▸ Passage shown

================

# The Noldor -  exiled by will or necessity?



## Ithrynluin (Feb 20, 2003)

What do you think...were the Noldor exiled by will or by necessity/force? Or was it a combination of both?

If the Silmarils had never been stolen, do you think they would had been content with living in Aman?

Discuss.


----------



## Lhunithiliel (Feb 21, 2003)

Nice topic!

And one suitable for my "What if?"-game, too!  

But on the subject. At the start I will only say that thinking of it all, I believe that sooner or later there would have been a process of immigration from Aman to ME.

From that initial number 144 (where the h*** can I find this chapter?!) the Elves population had grown it seems to quite a large state. And Aman was just an island. With all their skills and with that typical for them (especially for the Noldor) desire to achieve new aims and to create new things and to explore new horizons... I am sure this would have happened one way or another.
The rape of the Silmarils unfortunately made it have a negative meaning and consequences.

I wonder.... would the Valar willingly have aided the Quendi in their immigration back to ME if it had been a peaceful process?

================

▸ Given data
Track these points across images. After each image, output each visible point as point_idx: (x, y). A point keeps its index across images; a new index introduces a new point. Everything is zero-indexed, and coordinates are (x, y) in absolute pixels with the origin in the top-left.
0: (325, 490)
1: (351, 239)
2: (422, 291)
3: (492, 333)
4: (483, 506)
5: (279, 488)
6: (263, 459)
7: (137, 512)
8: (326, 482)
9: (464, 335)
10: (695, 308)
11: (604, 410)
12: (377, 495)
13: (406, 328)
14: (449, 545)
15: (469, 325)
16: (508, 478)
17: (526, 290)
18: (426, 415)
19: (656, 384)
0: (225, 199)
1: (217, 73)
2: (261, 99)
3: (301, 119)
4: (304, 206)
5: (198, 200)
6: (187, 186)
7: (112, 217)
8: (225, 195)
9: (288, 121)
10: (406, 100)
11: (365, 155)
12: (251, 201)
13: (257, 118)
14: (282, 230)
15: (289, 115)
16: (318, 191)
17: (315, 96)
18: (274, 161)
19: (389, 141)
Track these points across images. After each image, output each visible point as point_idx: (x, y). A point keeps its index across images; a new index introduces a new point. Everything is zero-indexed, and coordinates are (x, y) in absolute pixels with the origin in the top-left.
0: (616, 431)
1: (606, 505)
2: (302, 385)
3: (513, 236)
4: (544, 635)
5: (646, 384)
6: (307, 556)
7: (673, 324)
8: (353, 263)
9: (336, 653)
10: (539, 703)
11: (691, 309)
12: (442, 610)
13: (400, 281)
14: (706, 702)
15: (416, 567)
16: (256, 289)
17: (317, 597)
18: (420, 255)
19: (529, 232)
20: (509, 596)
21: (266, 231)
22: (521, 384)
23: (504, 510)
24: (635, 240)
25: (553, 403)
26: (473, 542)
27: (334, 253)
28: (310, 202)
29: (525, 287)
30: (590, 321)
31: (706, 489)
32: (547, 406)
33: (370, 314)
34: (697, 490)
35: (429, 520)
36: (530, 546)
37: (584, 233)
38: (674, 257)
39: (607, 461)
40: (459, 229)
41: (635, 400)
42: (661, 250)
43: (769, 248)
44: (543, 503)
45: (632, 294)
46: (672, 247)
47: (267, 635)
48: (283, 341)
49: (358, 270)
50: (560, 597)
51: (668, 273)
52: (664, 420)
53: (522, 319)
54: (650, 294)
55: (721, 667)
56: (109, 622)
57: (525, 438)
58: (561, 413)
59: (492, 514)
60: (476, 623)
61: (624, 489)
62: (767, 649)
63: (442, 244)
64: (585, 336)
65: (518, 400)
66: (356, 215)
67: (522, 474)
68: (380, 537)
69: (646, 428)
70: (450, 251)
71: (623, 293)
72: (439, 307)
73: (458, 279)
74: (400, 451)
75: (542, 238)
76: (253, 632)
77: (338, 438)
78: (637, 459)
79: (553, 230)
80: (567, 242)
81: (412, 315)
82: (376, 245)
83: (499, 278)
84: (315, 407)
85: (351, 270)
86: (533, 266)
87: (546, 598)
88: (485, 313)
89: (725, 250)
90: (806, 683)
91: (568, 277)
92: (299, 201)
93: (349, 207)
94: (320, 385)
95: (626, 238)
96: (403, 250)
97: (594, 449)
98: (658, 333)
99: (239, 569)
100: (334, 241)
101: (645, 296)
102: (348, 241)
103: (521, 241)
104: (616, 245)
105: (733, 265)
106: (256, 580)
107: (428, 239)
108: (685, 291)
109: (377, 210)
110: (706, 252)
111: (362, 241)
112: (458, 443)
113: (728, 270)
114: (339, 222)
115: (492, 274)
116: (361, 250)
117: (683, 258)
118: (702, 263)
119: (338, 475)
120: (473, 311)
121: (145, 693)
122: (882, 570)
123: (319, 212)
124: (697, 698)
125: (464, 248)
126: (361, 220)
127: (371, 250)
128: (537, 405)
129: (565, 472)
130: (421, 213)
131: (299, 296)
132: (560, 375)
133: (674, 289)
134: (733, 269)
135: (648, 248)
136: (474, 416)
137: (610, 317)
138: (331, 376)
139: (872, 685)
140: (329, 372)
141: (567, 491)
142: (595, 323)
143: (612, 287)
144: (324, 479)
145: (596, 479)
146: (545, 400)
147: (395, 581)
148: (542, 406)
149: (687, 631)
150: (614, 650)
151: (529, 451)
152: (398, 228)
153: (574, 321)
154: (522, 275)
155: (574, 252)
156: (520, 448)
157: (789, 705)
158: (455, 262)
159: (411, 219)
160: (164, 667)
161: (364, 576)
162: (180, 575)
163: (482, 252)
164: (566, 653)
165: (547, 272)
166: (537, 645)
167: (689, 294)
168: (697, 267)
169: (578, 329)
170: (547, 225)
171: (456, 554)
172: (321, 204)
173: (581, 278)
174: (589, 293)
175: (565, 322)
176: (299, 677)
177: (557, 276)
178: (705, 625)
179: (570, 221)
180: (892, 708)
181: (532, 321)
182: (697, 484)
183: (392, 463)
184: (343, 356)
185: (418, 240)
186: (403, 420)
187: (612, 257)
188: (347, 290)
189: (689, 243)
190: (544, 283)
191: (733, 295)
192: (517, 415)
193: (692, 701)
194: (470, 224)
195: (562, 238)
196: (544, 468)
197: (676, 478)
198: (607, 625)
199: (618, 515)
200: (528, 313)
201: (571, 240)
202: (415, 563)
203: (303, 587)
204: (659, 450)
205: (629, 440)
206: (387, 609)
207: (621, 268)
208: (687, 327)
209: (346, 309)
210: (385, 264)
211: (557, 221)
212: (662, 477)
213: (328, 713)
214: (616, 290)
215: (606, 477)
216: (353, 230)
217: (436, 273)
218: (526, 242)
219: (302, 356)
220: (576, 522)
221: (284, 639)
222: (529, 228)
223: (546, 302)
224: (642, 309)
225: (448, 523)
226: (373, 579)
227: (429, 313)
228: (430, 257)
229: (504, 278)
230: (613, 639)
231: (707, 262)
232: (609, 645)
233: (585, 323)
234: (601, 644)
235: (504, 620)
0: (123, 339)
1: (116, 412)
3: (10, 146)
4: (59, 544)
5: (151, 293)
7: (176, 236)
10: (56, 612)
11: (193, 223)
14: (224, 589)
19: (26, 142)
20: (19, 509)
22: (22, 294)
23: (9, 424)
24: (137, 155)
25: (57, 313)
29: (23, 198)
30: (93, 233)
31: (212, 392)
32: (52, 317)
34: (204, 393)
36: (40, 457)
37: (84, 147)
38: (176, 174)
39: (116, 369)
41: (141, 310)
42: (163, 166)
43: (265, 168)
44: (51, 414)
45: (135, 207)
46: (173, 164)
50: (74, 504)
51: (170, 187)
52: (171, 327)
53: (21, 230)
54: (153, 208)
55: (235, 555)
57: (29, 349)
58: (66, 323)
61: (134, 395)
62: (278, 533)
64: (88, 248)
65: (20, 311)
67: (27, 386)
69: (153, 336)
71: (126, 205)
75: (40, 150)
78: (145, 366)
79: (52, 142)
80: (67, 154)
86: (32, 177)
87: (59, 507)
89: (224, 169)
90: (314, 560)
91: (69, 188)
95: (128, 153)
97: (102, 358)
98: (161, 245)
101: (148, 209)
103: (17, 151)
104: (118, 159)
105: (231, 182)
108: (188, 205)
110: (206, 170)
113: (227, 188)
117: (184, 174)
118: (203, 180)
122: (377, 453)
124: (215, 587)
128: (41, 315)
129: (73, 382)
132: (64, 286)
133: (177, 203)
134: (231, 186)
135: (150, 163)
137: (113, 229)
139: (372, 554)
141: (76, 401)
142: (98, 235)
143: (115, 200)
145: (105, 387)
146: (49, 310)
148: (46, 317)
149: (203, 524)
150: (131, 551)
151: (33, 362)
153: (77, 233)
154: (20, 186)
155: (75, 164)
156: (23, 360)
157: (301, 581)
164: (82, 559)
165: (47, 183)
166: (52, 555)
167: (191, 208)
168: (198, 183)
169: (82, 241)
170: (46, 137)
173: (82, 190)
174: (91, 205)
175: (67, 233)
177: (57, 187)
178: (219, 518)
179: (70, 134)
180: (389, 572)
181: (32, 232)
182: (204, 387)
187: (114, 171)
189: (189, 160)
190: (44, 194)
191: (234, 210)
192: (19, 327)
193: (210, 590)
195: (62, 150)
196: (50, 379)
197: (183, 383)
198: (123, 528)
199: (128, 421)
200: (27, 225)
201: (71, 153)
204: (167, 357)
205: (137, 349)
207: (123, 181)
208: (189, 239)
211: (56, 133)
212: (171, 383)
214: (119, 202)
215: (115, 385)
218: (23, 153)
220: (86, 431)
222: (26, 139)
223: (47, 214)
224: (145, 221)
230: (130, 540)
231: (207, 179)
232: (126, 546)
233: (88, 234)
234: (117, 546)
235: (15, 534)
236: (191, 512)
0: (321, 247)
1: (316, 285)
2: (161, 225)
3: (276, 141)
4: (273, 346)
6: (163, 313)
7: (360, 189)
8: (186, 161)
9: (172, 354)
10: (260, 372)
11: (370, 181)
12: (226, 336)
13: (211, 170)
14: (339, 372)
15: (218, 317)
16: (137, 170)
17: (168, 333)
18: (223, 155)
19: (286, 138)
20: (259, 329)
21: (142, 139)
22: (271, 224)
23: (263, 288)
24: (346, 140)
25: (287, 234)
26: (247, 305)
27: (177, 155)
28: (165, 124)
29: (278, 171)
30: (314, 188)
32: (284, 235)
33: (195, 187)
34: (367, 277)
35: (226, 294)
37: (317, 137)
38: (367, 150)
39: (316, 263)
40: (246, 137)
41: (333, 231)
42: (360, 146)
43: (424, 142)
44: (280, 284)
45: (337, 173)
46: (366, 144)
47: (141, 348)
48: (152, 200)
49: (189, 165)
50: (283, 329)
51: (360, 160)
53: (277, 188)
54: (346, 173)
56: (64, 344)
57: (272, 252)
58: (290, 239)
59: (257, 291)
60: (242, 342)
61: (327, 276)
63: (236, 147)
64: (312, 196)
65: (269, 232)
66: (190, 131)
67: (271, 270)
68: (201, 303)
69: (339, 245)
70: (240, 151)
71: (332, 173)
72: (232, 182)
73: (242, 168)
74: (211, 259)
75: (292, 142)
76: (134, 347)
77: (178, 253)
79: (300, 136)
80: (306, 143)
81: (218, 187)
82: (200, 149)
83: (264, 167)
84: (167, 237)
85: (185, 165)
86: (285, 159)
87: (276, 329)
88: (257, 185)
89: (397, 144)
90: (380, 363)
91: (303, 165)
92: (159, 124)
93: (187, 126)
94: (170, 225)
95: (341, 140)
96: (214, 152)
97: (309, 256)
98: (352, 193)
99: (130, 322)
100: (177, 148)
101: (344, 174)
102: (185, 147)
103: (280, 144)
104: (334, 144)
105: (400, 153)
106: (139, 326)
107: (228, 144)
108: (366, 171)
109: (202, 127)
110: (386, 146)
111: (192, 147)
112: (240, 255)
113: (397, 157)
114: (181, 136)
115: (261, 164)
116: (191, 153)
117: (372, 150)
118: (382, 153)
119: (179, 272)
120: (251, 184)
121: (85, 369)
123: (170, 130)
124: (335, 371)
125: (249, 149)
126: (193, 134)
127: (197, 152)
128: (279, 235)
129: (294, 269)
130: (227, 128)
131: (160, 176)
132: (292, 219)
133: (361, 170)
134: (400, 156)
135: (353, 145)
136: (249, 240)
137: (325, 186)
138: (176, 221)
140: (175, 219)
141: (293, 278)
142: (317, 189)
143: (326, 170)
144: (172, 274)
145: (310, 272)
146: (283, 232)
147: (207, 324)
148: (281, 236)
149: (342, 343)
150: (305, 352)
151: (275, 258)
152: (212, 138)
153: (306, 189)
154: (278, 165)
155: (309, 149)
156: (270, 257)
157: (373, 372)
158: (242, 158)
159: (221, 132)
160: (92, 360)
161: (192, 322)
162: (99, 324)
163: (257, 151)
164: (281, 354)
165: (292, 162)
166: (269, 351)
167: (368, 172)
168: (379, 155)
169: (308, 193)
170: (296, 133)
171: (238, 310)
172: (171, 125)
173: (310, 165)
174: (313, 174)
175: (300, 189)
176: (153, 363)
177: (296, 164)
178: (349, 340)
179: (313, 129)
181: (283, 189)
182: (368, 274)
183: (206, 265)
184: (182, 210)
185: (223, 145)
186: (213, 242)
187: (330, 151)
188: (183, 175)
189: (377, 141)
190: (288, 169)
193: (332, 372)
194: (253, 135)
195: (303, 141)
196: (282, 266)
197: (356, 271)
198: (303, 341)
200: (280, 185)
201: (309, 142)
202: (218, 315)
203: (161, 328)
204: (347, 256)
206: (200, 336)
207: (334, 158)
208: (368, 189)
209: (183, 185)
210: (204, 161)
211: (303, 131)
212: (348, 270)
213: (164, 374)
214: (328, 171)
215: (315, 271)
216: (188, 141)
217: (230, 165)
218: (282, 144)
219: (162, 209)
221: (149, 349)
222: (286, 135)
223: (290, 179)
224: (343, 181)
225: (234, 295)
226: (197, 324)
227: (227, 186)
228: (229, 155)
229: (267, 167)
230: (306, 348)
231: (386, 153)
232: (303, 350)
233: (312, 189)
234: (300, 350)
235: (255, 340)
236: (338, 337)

================

▸ Instructions
1. Render the rows above as a Markdown table with columns "Line No." and "Entry". Cover the rows from the first line through the line containing "19: (389, 141)", both included, and leave out blank lines.
2. Write what comes next in the forum thread about the Noldor's exile, starting after its final sentence.

▸ Answers to the exercise
1.
| Line No. | Entry |
|---|---|
| 1 | Track these points across images. After each image, output each visible point as point_idx: (x, y). A point keeps its index across images; a new index introduces a new point. Everything is zero-indexed, and coordinates are (x, y) in absolute pixels with the origin in the top-left. |
| 2 | 0: (325, 490) |
| 3 | 1: (351, 239) |
| 4 | 2: (422, 291) |
| 5 | 3: (492, 333) |
| 6 | 4: (483, 506) |
| 7 | 5: (279, 488) |
| 8 | 6: (263, 459) |
| 9 | 7: (137, 512) |
| 10 | 8: (326, 482) |
| 11 | 9: (464, 335) |
| 12 | 10: (695, 308) |
| 13 | 11: (604, 410) |
| 14 | 12: (377, 495) |
| 15 | 13: (406, 328) |
| 16 | 14: (449, 545) |
| 17 | 15: (469, 325) |
| 18 | 16: (508, 478) |
| 19 | 17: (526, 290) |
| 20 | 18: (426, 415) |
| 21 | 19: (656, 384) |
| 22 | 0: (225, 199) |
| 23 | 1: (217, 73) |
| 24 | 2: (261, 99) |
| 25 | 3: (301, 119) |
| 26 | 4: (304, 206) |
| 27 | 5: (198, 200) |
| 28 | 6: (187, 186) |
| 29 | 7: (112, 217) |
| 30 | 8: (225, 195) |
| 31 | 9: (288, 121) |
| 32 | 10: (406, 100) |
| 33 | 11: (365, 155) |
| 34 | 12: (251, 201) |
| 35 | 13: (257, 118) |
| 36 | 14: (282, 230) |
| 37 | 15: (289, 115) |
| 38 | 16: (318, 191) |
| 39 | 17: (315, 96) |
| 40 | 18: (274, 161) |
| 41 | 19: (389, 141) |

2.
----------



## Ithrynluin (Feb 23, 2003)

Lhun, I agree. I cannot possibly imagine the Noldor staying in Aman forever. It is just not in their "fiery" nature. We know that Galadriel, Fingon and Finrod were eager to adventure to Middle Earth and I daresay they would want to go there even if the rape of the Silmarils hadn't occured. I also think that the majority of the Noldorin people felt the same way.

So what was it? Their own will or necessity? I'd say that at the moment of their departure it was more of a necessity than their own will. But a necessity for what? Revenge? Regaining the Silmarils?

And what if they stayed in Aman - what would Melkor have done with the Silmarils and no resistance?


----------



## Confusticated (Feb 24, 2003)

I think it was necessary for the war against Morgoth.

Maybe much of the Noldor would have returned to Middle-earth if not for the silmarils and Finwe's death. It was after Melkor went among the Noldor that they started to envision realms that they could have ruled and began to question the motives of the Valar. It was after these ideas were conjured up by Melkor but even before the loss of the silmarils and Finwe that Feanor began to speak openly against the Valar and Noldor grew proud.

Would the Noldor have left Aman if not for the release of Melkor?


----------



## Ithrynluin (Feb 24, 2003)

> *by Nóm*
> It was after Melkor went among the Noldor that they started to envision realms that they could have ruled and began to question the motives of the Valar.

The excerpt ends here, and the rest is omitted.